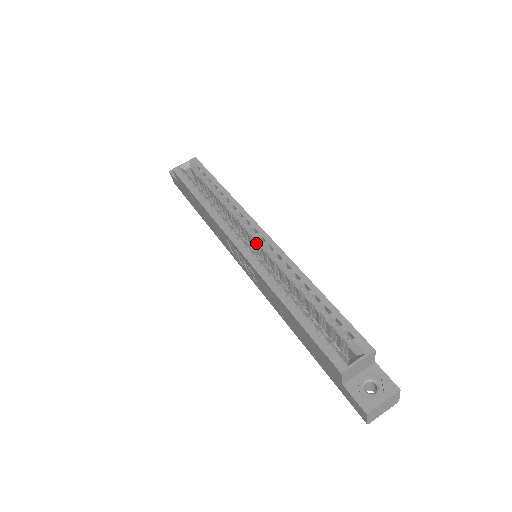
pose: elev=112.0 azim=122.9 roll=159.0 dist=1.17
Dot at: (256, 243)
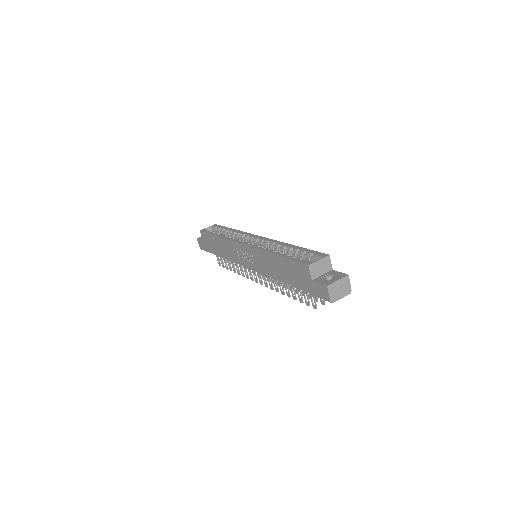
Dot at: (255, 243)
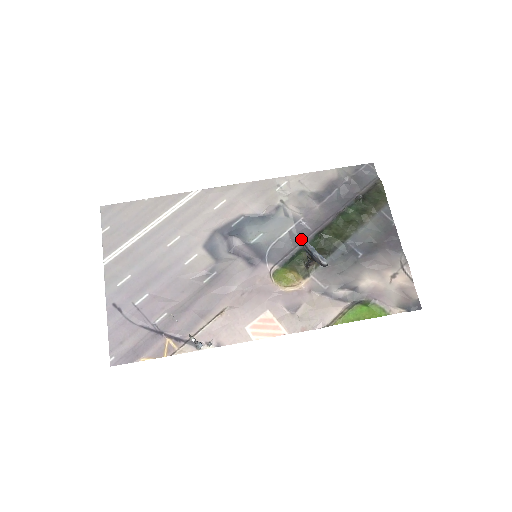
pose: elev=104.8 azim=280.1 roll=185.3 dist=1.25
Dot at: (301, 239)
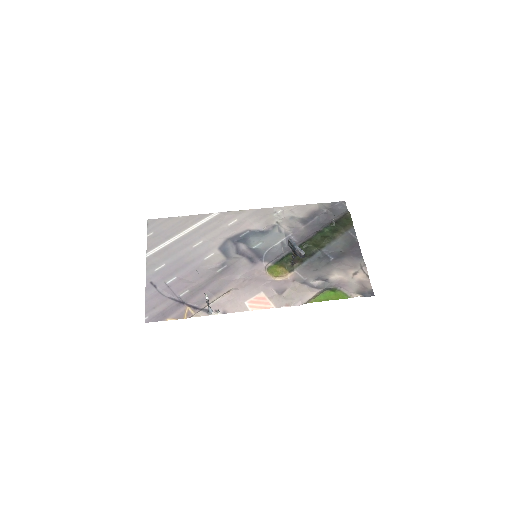
Dot at: (289, 247)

---

- [Directive] Reproduce every line of the listing above verbatim, leaving out the pictures.

- [Solution to this problem]
pose: elev=112.0 azim=122.9 roll=159.0 dist=1.17
Dot at: (256, 243)
Dot at: (255, 243)
pose: elev=104.8 azim=280.1 roll=185.3 dist=1.25
Dot at: (301, 239)
Dot at: (289, 247)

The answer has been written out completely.